EXERCISE - Identify each line below that contains the word "held", and copy it out.

INFORMATION SHOWN -
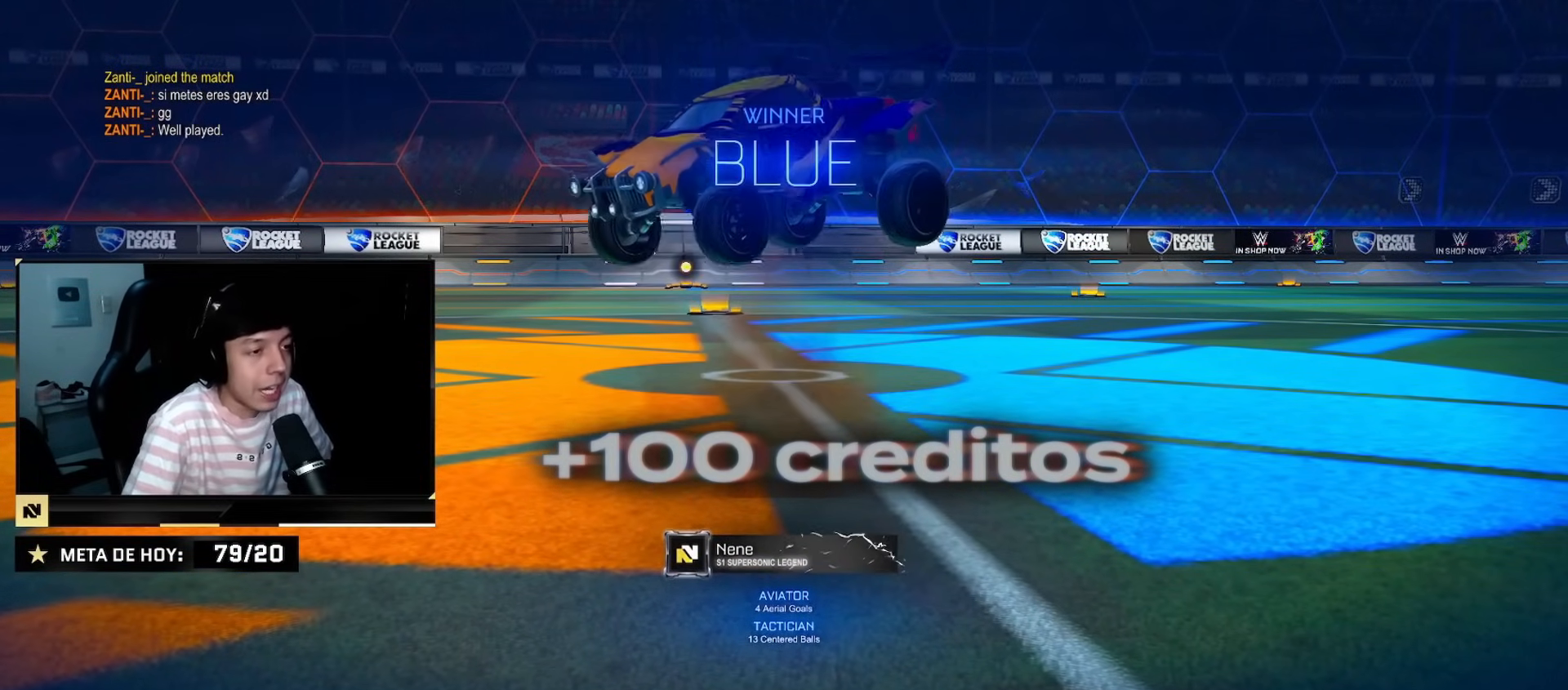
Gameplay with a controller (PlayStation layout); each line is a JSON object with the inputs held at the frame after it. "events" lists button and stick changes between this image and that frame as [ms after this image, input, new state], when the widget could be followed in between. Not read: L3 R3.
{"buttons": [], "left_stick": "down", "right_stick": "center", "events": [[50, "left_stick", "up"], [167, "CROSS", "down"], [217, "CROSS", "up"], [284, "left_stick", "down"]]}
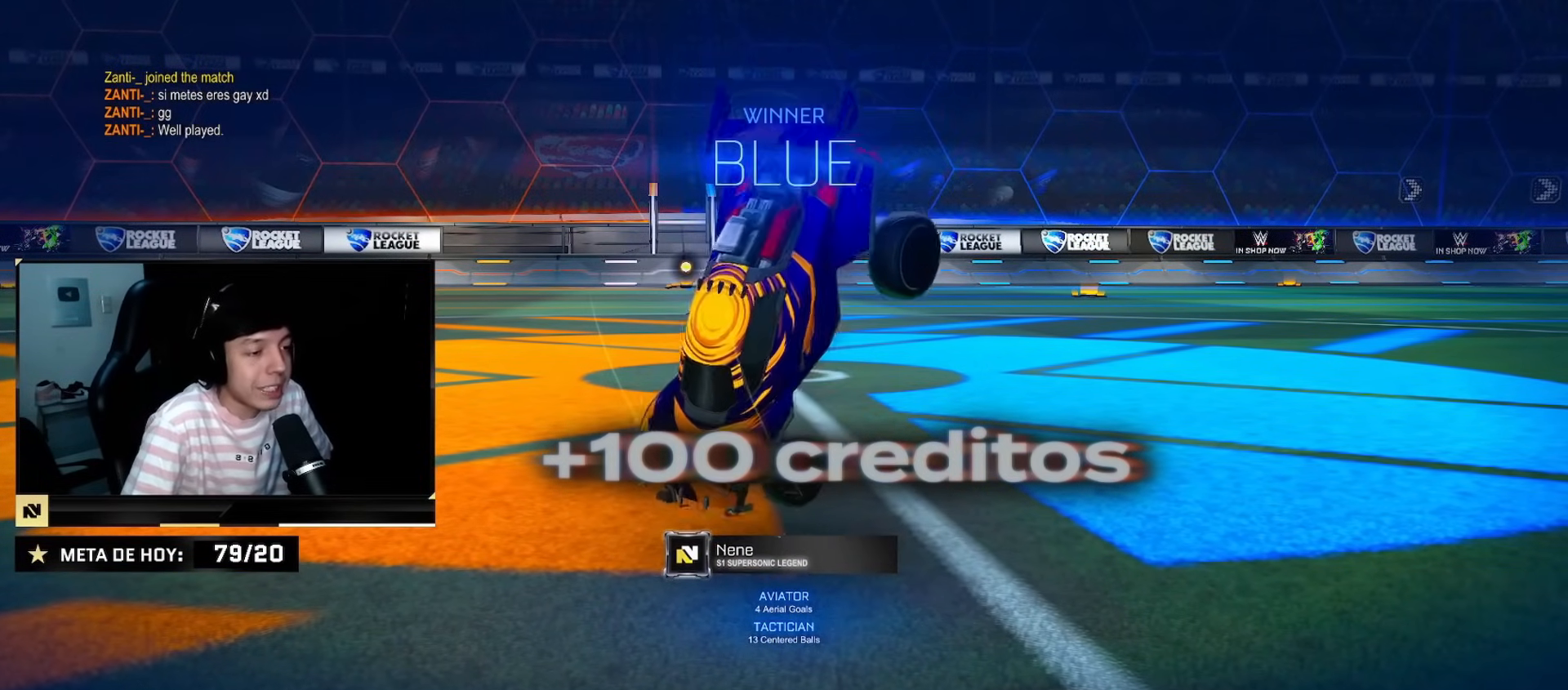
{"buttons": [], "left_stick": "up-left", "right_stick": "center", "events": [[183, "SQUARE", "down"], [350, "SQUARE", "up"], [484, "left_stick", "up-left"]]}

---

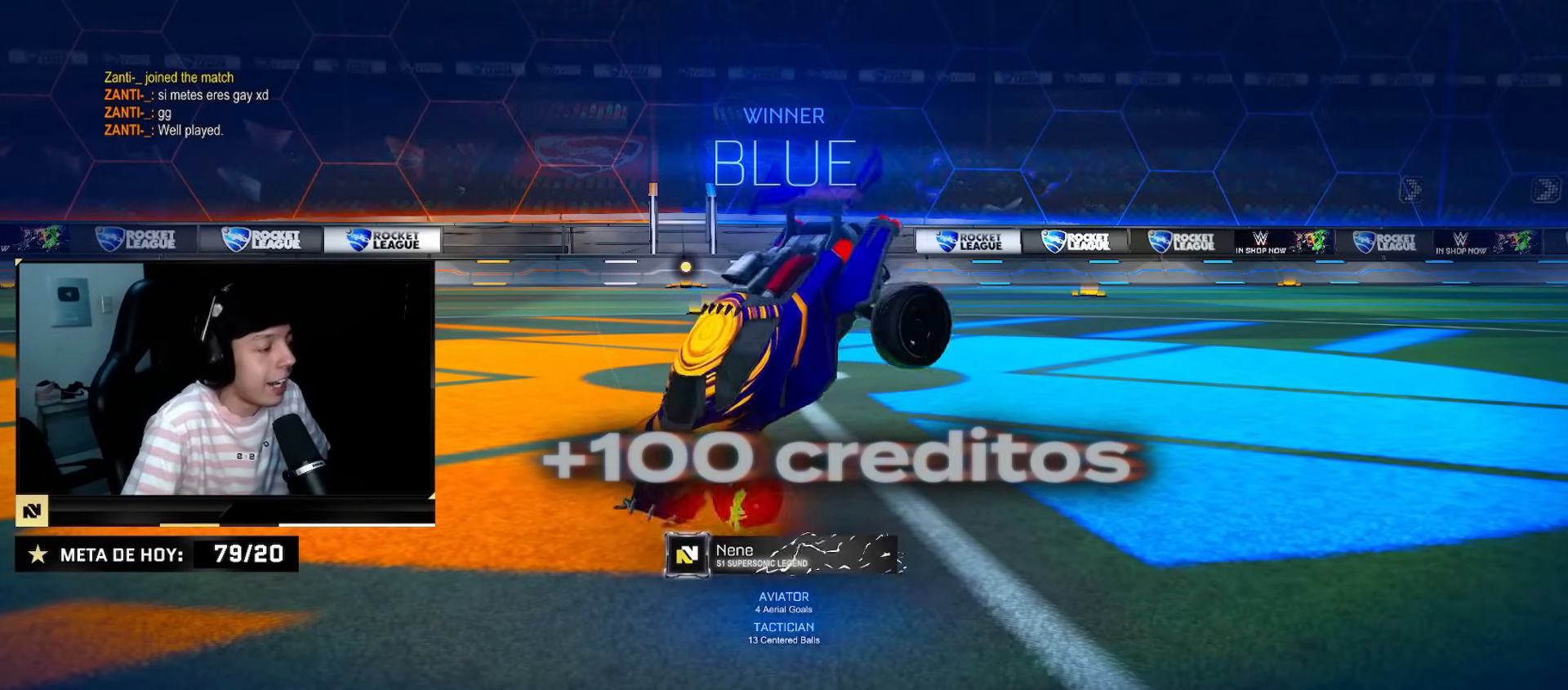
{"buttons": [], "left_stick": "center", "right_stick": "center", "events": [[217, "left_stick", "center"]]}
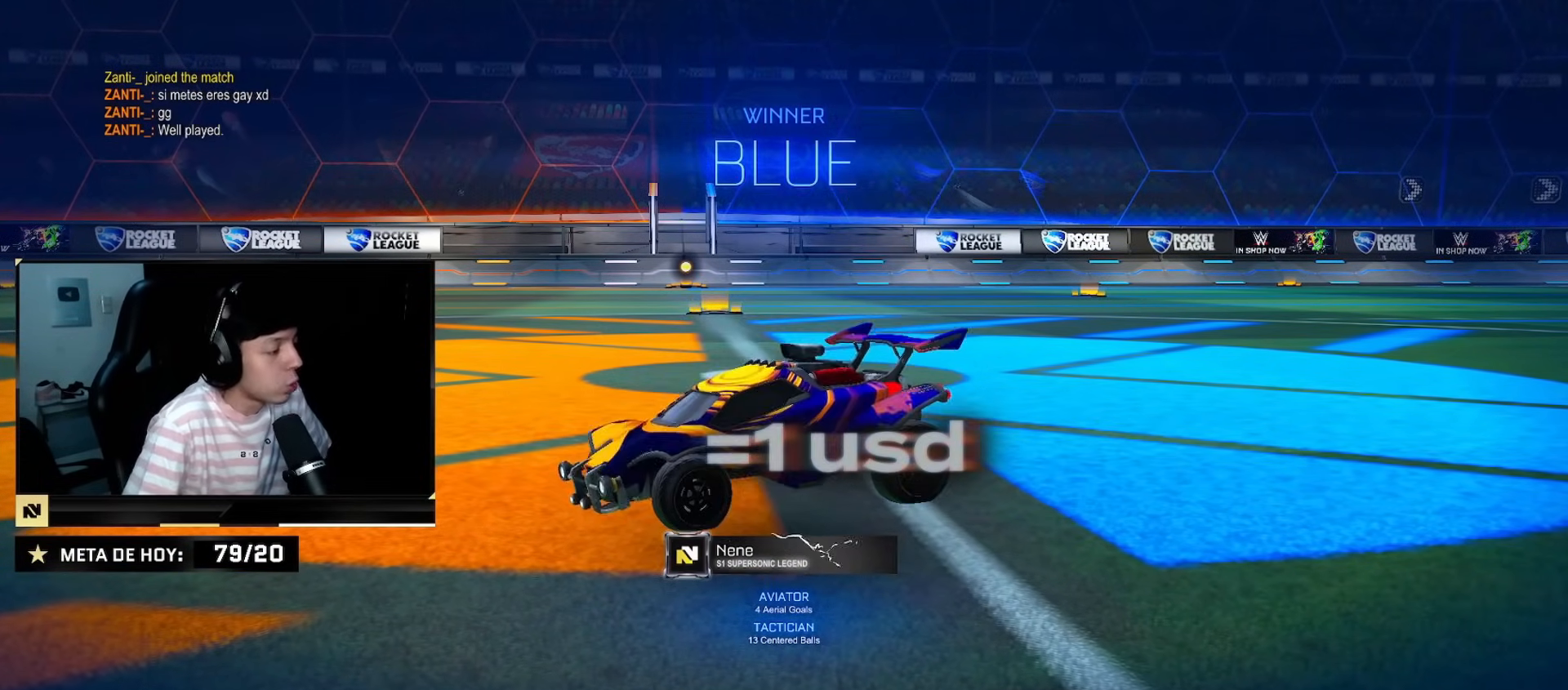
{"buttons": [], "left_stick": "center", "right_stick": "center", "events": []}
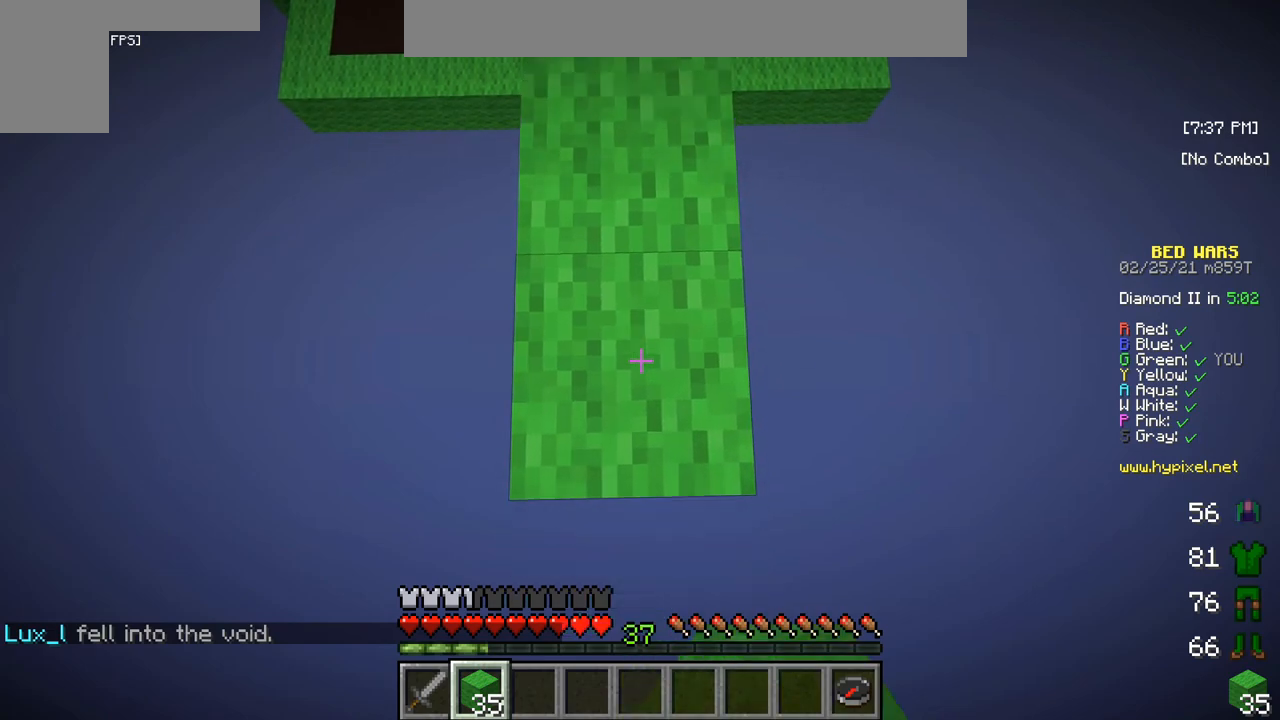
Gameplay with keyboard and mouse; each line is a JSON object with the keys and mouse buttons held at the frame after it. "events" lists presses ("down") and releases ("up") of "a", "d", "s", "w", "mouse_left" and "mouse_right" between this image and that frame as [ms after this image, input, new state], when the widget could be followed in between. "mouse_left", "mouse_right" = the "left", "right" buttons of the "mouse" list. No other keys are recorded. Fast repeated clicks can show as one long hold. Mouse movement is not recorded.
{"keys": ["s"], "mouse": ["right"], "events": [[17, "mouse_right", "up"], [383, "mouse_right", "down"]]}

RESPONSE TO THIS EXERCISE -
Gameplay with a controller (PlayStation layout); each line is a JSON object with the inputs held at the frame after it. "events" lists button and stick changes between this image and that frame as [ms after this image, input, new state], when the widget could be followed in between. Not read: L3 R3.
Gameplay with keyboard and mouse; each line is a JSON object with the keys and mouse buttons held at the frame after it. "events" lists presses ("down") and releases ("up") of "a", "d", "s", "w", "mouse_left" and "mouse_right" between this image and that frame as [ms after this image, input, new state], when the widget could be followed in between. "mouse_left", "mouse_right" = the "left", "right" buttons of the "mouse" list. No other keys are recorded. Fast repeated clicks can show as one long hold. Mouse movement is not recorded.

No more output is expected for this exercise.